Btw, Radeon GPUs are known for poor drivers, hence why i'm using and also suggesting to go with Nvidia. Intel ARC is also quite solid, since they got rid of their driver issues.
 

lottaphotos4

Distinguished
Aug 27, 2013
35
2
18,535
Respectfully, both your replies
a) Missed my question
b) Were not at all helpful

Clearly if I'd HAD spare hardware I would have used it, so telling me to do so was only an attempt by you to show you had "an answer". When you didn't.

And telling me to bring my hardware to somebody is even more worthless, especially in regard to what I was asking.

You don't know, so don't reply. THAT would have been MORE helpful.

Thank you again.
 

Aeacus

Titan
Ambassador
Respectfully, both your replies

I don't see any respect here, flinging down votes like no other and completely opposing the few remaining steps, than can be done.

Clearly if I'd HAD spare hardware I would have used it

Fact is, you DID NOT tell us that you don't have additional hardware and can not test it any further.

And telling me to bring my hardware to somebody is even more worthless, especially in regard to what I was asking.

If you are not willing to take necessary steps to fix your hardware, than this is on you. We can not help if you do not want to be helped.

You don't know, so don't reply. THAT would have been MORE helpful.

TH forums is not a place where you can dictate who can and can not answer in your topic. :non: It is a free forum, open for all. If you do not like the answers given, go somewhere else. End of discussion.
 

Rogue Leader

It's a trap!
Moderator
Respectfully, both your replies
a) Missed my question
b) Were not at all helpful

Clearly if I'd HAD spare hardware I would have used it, so telling me to do so was only an attempt by you to show you had "an answer". When you didn't.

And telling me to bring my hardware to somebody is even more worthless, especially in regard to what I was asking.

You don't know, so don't reply. THAT would have been MORE helpful.

Thank you again.

@lottaphotos4 Let me be very clear here. Respect on this forum is compulsory. You are being entirely disrespectful to someone in another part of the world who is trying to help you FOR FREE on his free time, who is not in front of your computer and has no idea of your life situation, only the exact words on the screen. His suggestions were perfectly valid, that they do not work for you is not his fault nor does it give you the right to disrespect him or anyone else.

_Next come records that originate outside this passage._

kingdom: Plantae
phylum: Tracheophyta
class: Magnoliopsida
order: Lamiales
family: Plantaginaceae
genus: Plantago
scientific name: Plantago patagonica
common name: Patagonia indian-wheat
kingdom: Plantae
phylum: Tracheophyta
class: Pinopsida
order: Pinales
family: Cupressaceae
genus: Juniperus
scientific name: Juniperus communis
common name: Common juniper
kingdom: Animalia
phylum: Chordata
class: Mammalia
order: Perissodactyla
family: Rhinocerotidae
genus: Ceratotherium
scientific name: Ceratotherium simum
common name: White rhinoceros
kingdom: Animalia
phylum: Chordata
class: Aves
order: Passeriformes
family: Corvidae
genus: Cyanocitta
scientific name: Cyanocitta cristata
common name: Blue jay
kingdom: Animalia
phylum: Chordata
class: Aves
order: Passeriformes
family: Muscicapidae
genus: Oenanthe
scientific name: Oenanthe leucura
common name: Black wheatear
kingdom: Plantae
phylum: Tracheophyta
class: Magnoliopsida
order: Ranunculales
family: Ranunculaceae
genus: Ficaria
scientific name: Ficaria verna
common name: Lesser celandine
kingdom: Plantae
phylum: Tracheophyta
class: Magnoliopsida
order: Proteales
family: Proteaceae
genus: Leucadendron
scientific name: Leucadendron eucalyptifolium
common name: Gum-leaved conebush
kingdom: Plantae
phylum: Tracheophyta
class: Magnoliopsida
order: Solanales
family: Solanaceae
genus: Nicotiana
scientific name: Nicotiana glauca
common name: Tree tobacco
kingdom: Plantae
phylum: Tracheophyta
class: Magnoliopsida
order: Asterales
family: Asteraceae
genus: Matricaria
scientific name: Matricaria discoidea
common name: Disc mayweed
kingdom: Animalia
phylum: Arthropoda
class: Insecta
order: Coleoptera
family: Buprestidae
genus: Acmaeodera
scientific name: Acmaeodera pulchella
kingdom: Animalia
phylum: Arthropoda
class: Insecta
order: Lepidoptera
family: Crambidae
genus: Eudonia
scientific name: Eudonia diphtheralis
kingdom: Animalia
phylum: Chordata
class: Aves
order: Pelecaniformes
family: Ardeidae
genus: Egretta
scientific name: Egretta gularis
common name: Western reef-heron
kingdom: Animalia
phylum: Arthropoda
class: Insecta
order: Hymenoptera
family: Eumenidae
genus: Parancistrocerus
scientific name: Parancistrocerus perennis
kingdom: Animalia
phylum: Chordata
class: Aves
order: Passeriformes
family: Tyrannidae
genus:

This is your warning, be nice.
 

Rogue Leader

It's a trap!
Moderator
Sorry Rogue.
He was NOT trying to help. That was trolling.
I've always been respectful.

As I'm being very clear here: HE owes me an apology.
As do you.

Let me be very clear here, you do not make the rules or make such determinations, I do.

Since you lack the self awareness or humility to see where you are being abusive to those helping you, this thread is closed.
 
Status
Not open for further replies.